Со слезами умиления смотрел с причала, как ходили они по палубе, держа перед собою развернутые газеты. Спотыкались, потому что не глядели под ноги. Было ветрено, газеты вырывались из рук, как альбатросы, но матросы крепко за них держались и, влекомые ветром, ускоряли шаг, а при сильных порывах вообще начинали бегать по палубе. И то и дело сталкивались лбами — газетный разворот заслонял видимость.

Как зачарованный, слушал звонкие биллиардные стуки.

Только собрался подняться по трапу, как произошло происшествие: отпихнув его, по трапу взбежал незнакомец.

И зашагал в толпе читающих туда и сюда, взад и вперед. Заложив руки за спину и задрав нос.

«Ну и нахал», – удивился Оливер.

А вслед за незнакомцем протопали по трапу – Оливер еле увернулся, чтобы не столкнули — два матроса с повязками комендантского патруля на рукавах.

Ну, протопали и протопали, – Оливеру и в голову не пришло задуматься: зачем?

Но по пятам за патрульными торопился еще и капрал! И, округлив оранжевые щеки, вдруг засвистел в длинный оловянный свисток!

Незнакомец, услышав свист, заметался меж палубных надстроек! Норовил нырнуть в люк!

Не тут–то было! Экипаж брига тоже отреагировал на свист!

«Это германский шпион! – разнеслось от бака до кормы. – Держи, лови шпиона!»

На глазах у изумленного Оливера увальни преобразились! Замелькали, как обезьяны! Откуда что взялось! Гикая и улюлюкая, окружили незнакомца, бледного и запыхавшегося!

И уже Оливер видел только спины, но догадался: лупят ногами!

И такое комически пронзительное «ай! ай!» раздавалось из эпицентра свалки, что у Оливера затряслись поджилки и перед глазами смерклось.

Избиение длилось минуты две, потом капрал снова свистнул.

Тогда спины раздвинулись, и патрульные поволокли полутруп по трапу и полутрупом этим так потеснили не успевшего посторониться Оливера (был в полуобмороке), что не удержался на нетвердых еще ногах и опрокинулся в черную ноябрьскую воду.

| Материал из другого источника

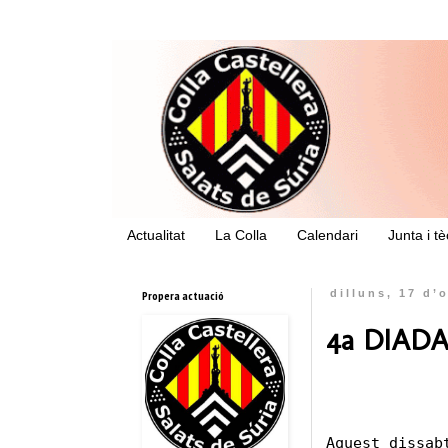
Actualitat
La Colla
Calendari
Junta i t
Propera actuació
dilluns, 17 d’
4a DIADA
Aquest dissab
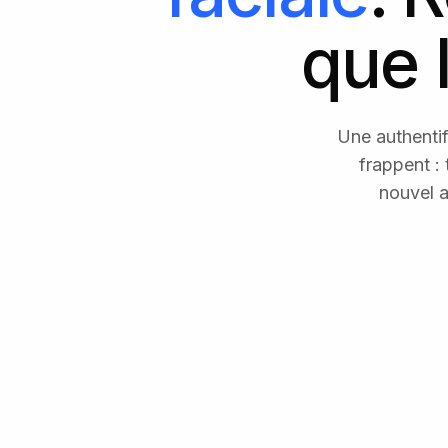
que 
Une authentif
frappent : 
nouvel a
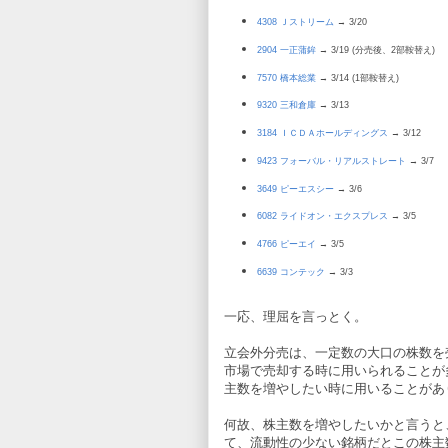
4308 Ｊストリーム
→ 3/20
2904 一正蒲鉾
→ 3/19 (分売後、2部鞍替え)
7570 橋本総業
→ 3/14 (1部鞍替え)
9320 三和倉庫
→ 3/13
3184 ＩＣＤＡホールディングス
→ 3/12
9423 フォーバル・リアルストレート
→ 3/7
3649 ピーエスシー
→ 3/6
6082 ライドオン・エクスプレス
→ 3/5
4766 ピーエイ
→ 3/5
6639 コンテック
→ 3/3
一応、理屈を言っとく。
立会外分売は、一定数の大口の株数を
市場で売却する時に用いられることが
主数を増やしたい時に用いることがあ
何故、株主数を増やしたいかと言うと
て、流動性の少ない銘柄だとこの株主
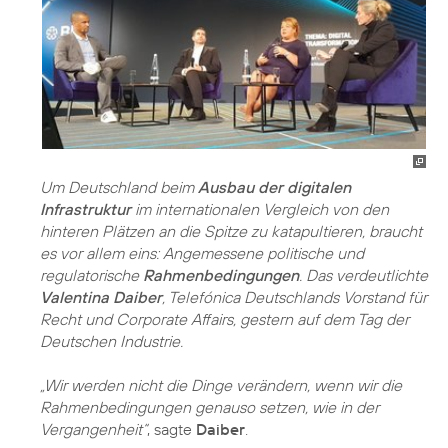
Um Deutschland beim
Ausbau der digitalen
Infrastruktur
im internationalen Vergleich von den
hinteren Plätzen an die Spitze zu katapultieren, braucht
es vor allem eins: Angemessene politische und
regulatorische
Rahmenbedingungen
. Das verdeutlichte
Valentina Daiber
, Telefónica Deutschlands Vorstand für
Recht und Corporate Affairs, gestern auf dem Tag der
Deutschen Industrie.
„Wir werden nicht die Dinge verändern, wenn wir die
Rahmenbedingungen genauso setzen, wie in der
Vergangenheit“
, sagte
Daiber
.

Был выловлен, в кубрике раздет и растерт. Принудили принять стакан джина. Были оживлены, хвастали тем, как мастерски провели подножку, как точненько попали шпиону кулаком в глаз.

Тут Оливера стошнило.

Матросы засмеялись и пожелали ему полного выздоровления.

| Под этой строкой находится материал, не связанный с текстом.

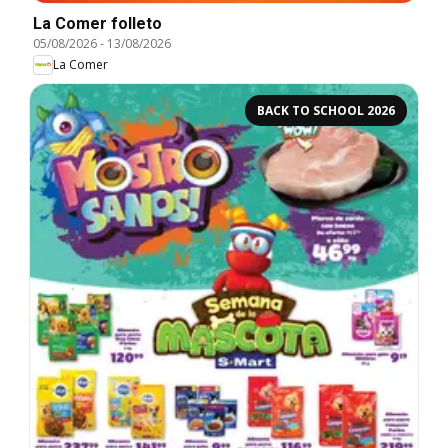
La Comer folleto
05/08/2026
-
13/08/2026
La Comer
BACK TO SCHOOL 2026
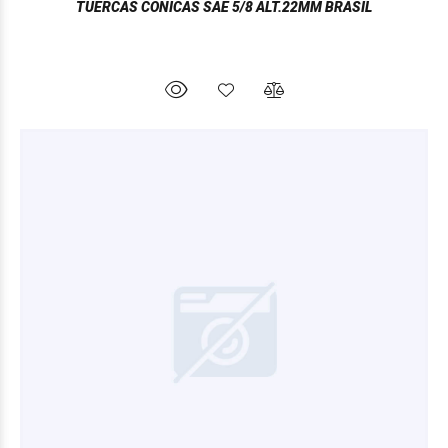
TUERCAS CONICAS SAE 5/8 ALT.22MM BRASIL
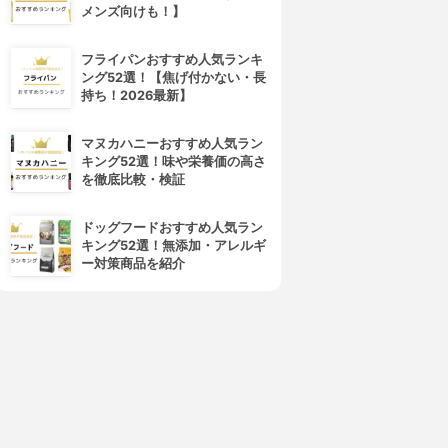
メンズ向けも！】
フライパンおすすめ人気ランキ
ング52選！【焦げ付かない・長
持ち！2026最新】
マヌカハニーおすすめ人気ラン
キング52選！味や栄養価の高さ
を徹底比較・検証
ドッグフードおすすめ人気ラン
キング52選！無添加・アレルギ
ー対策商品を紹介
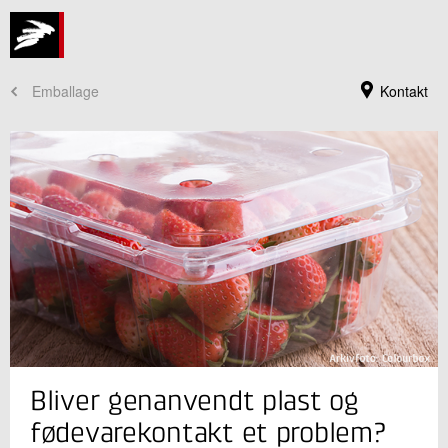
Emballage
Kontakt
Jeg er din kontaktperson
Bliver genanvendt plast og
Lars Germann
Centerchef, Civilingeniør, ph.d.
fødevarekontakt et problem?
Plast og Emballage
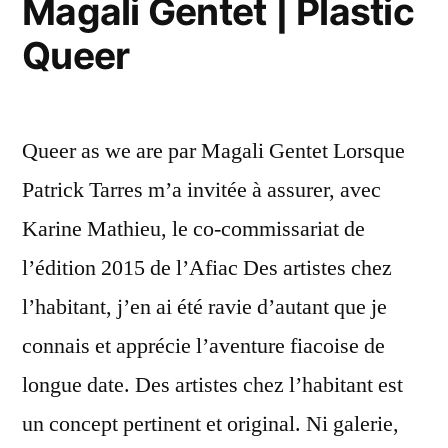
Magali Gentet | Plastic
Queer
Queer as we are par Magali Gentet Lorsque
Patrick Tarres m’a invitée à assurer, avec
Karine Mathieu, le co-commissariat de
l’édition 2015 de l’Afiac Des artistes chez
l’habitant, j’en ai été ravie d’autant que je
connais et apprécie l’aventure fiacoise de
longue date. Des artistes chez l’habitant est
un concept pertinent et original. Ni galerie,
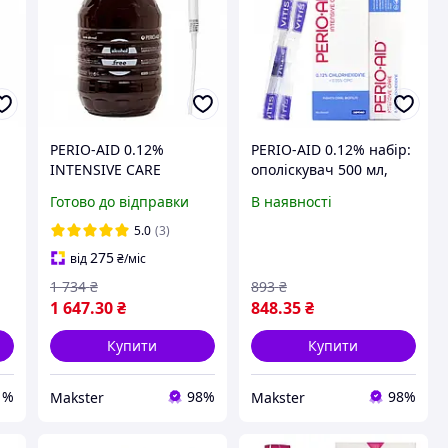
PERIO-AID 0.12%
PERIO-AID 0.12% набір:
INTENSIVE CARE
ополіскувач 500 мл,
и
ополіскувач, сильний
гель-паста 75 мл, щітка
Готово до відправки
В наявності
антисептик, 5 л,
у блістері VITIS
пляшка з дозатором
SURGICAL CAMPAING
5.0
(3)
275
від
₴
/міс
1 734
₴
893
₴
1 647
.30
₴
848
.35
₴
Купити
Купити
1%
98%
98%
Makster
Makster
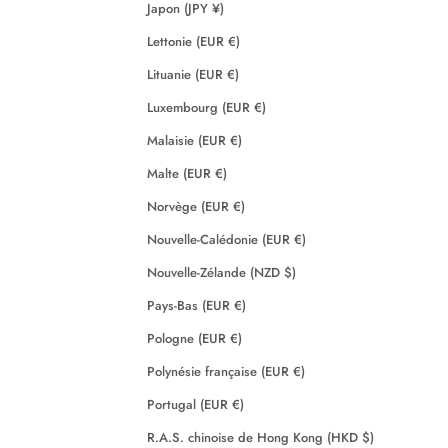
Japon (JPY ¥)
Lettonie (EUR €)
Lituanie (EUR €)
Luxembourg (EUR €)
Malaisie (EUR €)
Malte (EUR €)
Norvège (EUR €)
Nouvelle-Calédonie (EUR €)
Nouvelle-Zélande (NZD $)
Pays-Bas (EUR €)
Pologne (EUR €)
Polynésie française (EUR €)
Portugal (EUR €)
R.A.S. chinoise de Hong Kong (HKD $)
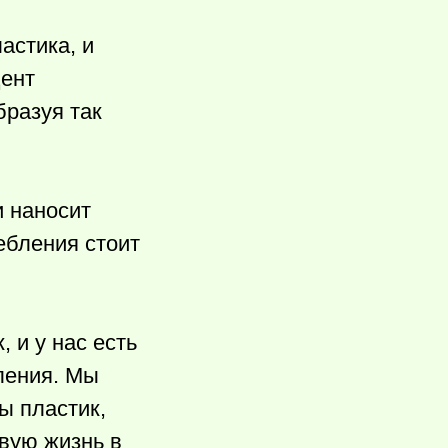
астика, и
цент
бразуя так
 наносит
ебления стоит
 и у нас есть
ления. Мы
ы пластик,
вую жизнь в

– Но ты уж извини, – сказали, – не получится из тебя путнего моряка. Возвращайся рыбачить в Нортумберленд свой захолустный.

Оливер не обиделся. Он так и намеревался поступить. В смысле – вернуться. Но не рыбачить, разумеется.

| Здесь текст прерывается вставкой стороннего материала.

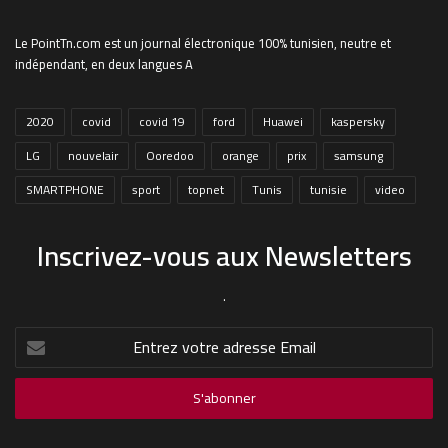
Le PointTn.com est un journal électronique 100% tunisien, neutre et
indépendant, en deux langues A
2020
covid
covid 19
ford
Huawei
kaspersky
LG
nouvelair
Ooredoo
orange
prix
samsung
SMARTPHONE
sport
topnet
Tunis
tunisie
video
Inscrivez-vous aux Newsletters
.
Entrez
votre
adresse
Email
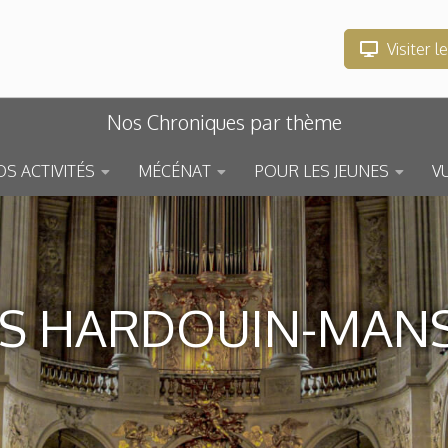
Visiter l
Nos Chroniques par thème
S ACTIVITÉS
MÉCÉNAT
POUR LES JEUNES
V
ES HARDOUIN-MAN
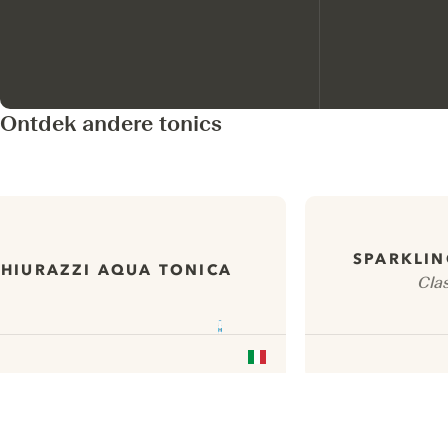
Ontdek andere tonics
SPARKLIN
CHIURAZZI AQUA TONICA
Cla
ui.nextImg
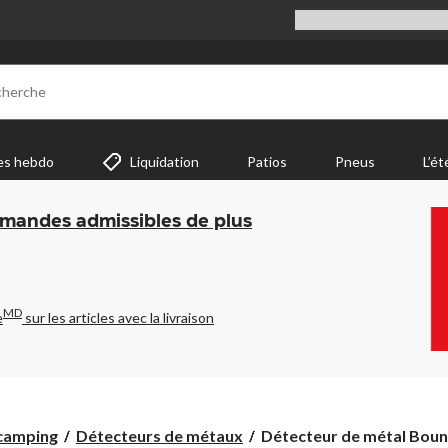
cherche
es hebdo
Liquidation
Patios
Pneus
L’ét
mmandes admissibles de plus
MD
e
sur les articles avec la livraison
Détecteur
 camping
Détecteurs de métaux
Détecteur de métal Bount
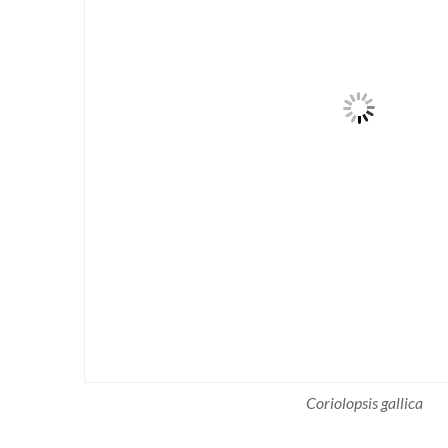
Coriolopsis gallica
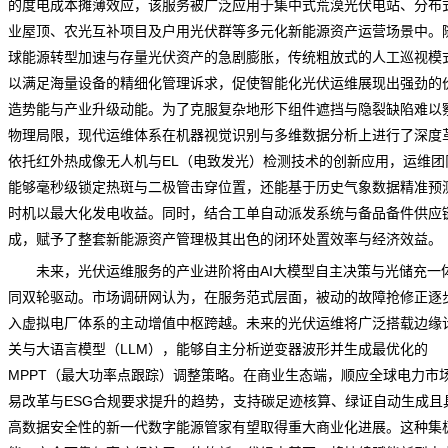
的度电成本摊薄效应，该服务被广泛应用于集中式荒漠光伏电站、分布
业屋顶、农光互补项目及户用光伏群等多元化新能源资产运营场景中。
球能源转型加速与存量光伏资产的急剧膨胀，传统粗放式的人工巡视模
以满足海量设备的精细化管理诉求，促使智能化光伏运维展现出强劲的
造势能与产业升级动能。为了克服复杂地形下组件遮挡与隐裂缺陷难以
物理局限，现代运维体系在机器视觉识别与多维数据分析上进行了深度
依托红外热成像无人机与EL（电致发光）检测技术的创新应用，运维团
能够毫秒级锁定热斑与二极管击穿位置，还能基于历史气象数据精准预
时机以最大化发电收益。同时，结合工单自动派发系统与备品备件供应
成，赋予了整套新能源资产管理极其出色的闭环处置效率与经济效益。
未来，光伏运维服务的产业进阶将由AI大模型自主决策与光储充一
同双轮驱动。
市场调研网
认为，在服务范式层面，被动的故障抢修正逐
入虚拟电厂体系的主动增值中枢跨越。未来的光伏运维将广泛搭载边缘
关与大语言模型（LLM），能够自主分析逆变器波形并生成最优化的
MPPT（最大功率点跟踪）调整策略。在商业生态端，顺应全球电力市
易改革与ESG合规要求提升的趋势，支持碳足迹核算、绿证自动生成且
高数据安全性的新一代数字能源管家有望取得重大商业化进展。这种集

Поезд на Бервик отправлялся утром. Оливер до сумерек осматривал Эдинбургский замок и заключил справедливо: свой собственный, сколь бы мал ни был, все равно лучше. Потому что свой. Собственный.

Но эпизод с избиением шпиона продолжал потрясать, поджилки продолжали подрагивать, а разочарование в людях укрепляться.

Но и морозец пробирал одетого лишь в парусиновую куртку, лишь в парусиновые штаны. Шустро ковылять покамест не научился, поэтому перестал трястись от стресса, затрясся от холода.

Эдинбург ближе к ночи не зажег огней – жители опасались налета германских цеппелинов. Полицейские слепили прохожих вспышками ручных фонариков.

На вокзале Ваверлей приткнуться было негде – солдаты сразу трех полков — Лестерского, Чеширского и Ноттингемширского – выгрузились из эшелона и ждали отправки в порт. Бродили в обнимку, пили из манерок, горланили, дрыхли на лавках.

А на перроне подскочил к Оливеру человечек в котелке и очках. Закричал с акцентом:

«Товарищ, в России революция! Царь отрекся от престола! Над Невою развевается красное знамя! Дождались, товарищ!»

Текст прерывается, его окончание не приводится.